--- Required action ---
Copy every line of text in the records below, keeping each word, letter and mark unchanged.

______________________________

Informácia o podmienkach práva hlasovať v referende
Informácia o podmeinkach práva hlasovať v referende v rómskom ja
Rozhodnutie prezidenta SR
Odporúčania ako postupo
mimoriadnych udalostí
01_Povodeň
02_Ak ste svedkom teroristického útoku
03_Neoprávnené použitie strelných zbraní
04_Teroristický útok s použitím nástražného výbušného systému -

______________________________

--- Output for this exercise ---
Informácia o podmienkach práva hlasovať v referende
Informácia o podmeinkach práva hlasovať v referende v rómskom ja
Rozhodnutie prezidenta SR
Odporúčania ako postupo
mimoriadnych udalostí
01_Povodeň
02_Ak ste svedkom teroristického útoku
03_Neoprávnené použitie strelných zbraní
04_Teroristický útok s použitím nástražného výbušného systému -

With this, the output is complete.